Before-and-after object listings
☆ ☆ ☆

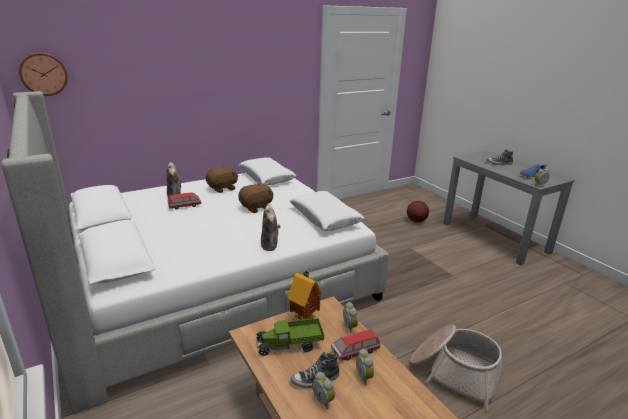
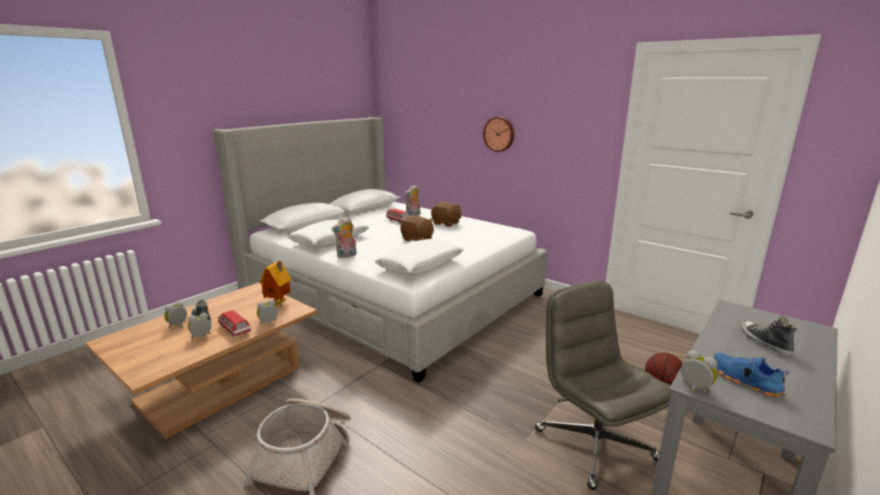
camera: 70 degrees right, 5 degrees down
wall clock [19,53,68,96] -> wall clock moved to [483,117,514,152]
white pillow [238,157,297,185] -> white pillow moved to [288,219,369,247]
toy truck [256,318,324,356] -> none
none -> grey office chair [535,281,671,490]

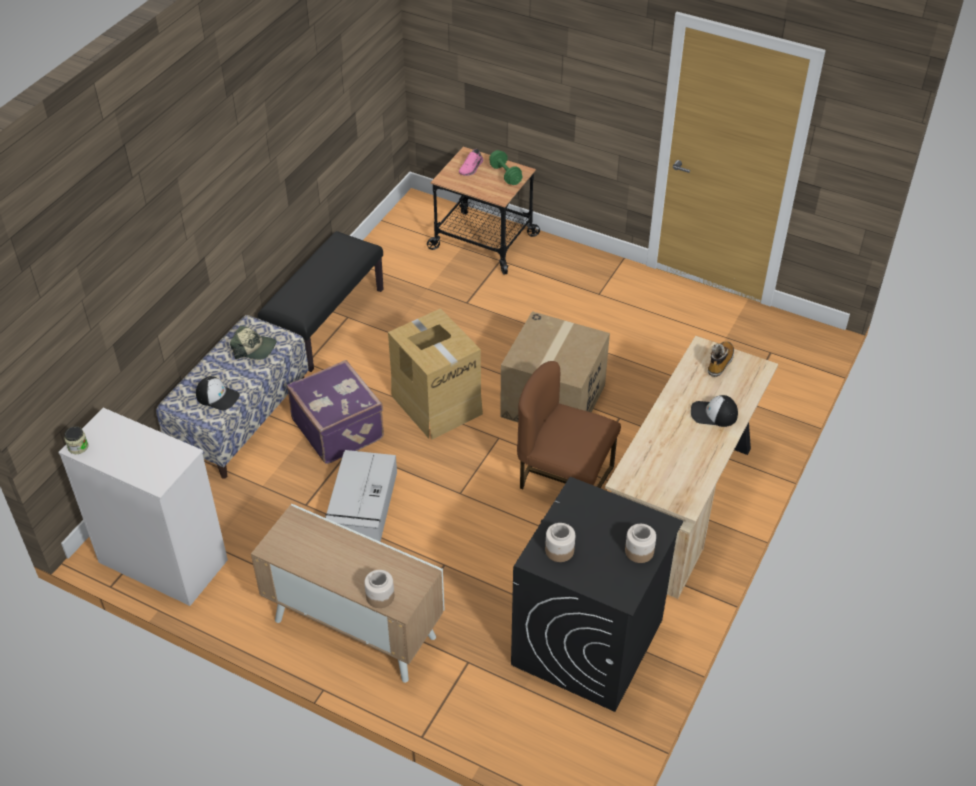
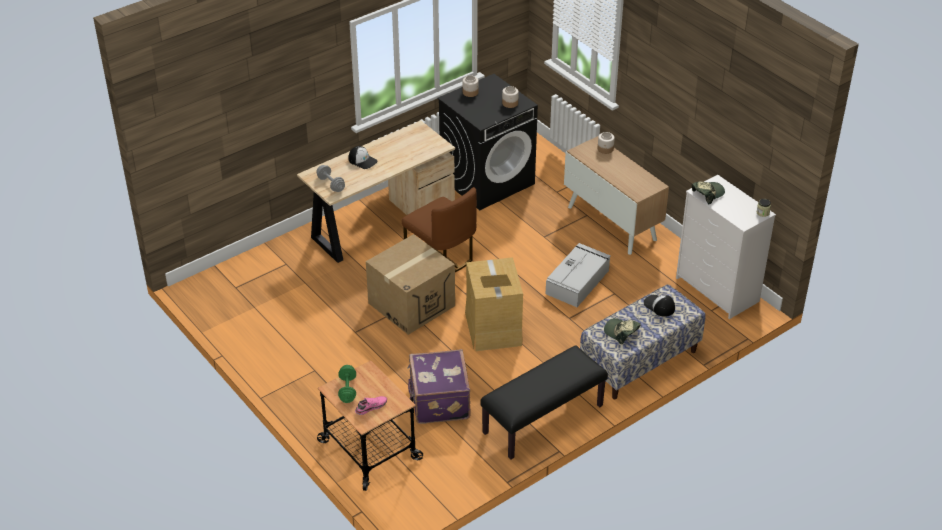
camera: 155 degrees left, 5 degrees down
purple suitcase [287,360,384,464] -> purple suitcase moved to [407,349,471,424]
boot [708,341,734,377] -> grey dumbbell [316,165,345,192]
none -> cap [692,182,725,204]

☆ ☆ ☆

▶ _What you are asked to do_
Could you give all of the data again exactly as written, omitting any pictures?

▶ _Expected answer_
camera: 70 degrees right, 5 degrees down
wall clock [19,53,68,96] -> wall clock moved to [483,117,514,152]
white pillow [238,157,297,185] -> white pillow moved to [288,219,369,247]
toy truck [256,318,324,356] -> none
none -> grey office chair [535,281,671,490]

camera: 155 degrees left, 5 degrees down
purple suitcase [287,360,384,464] -> purple suitcase moved to [407,349,471,424]
boot [708,341,734,377] -> grey dumbbell [316,165,345,192]
none -> cap [692,182,725,204]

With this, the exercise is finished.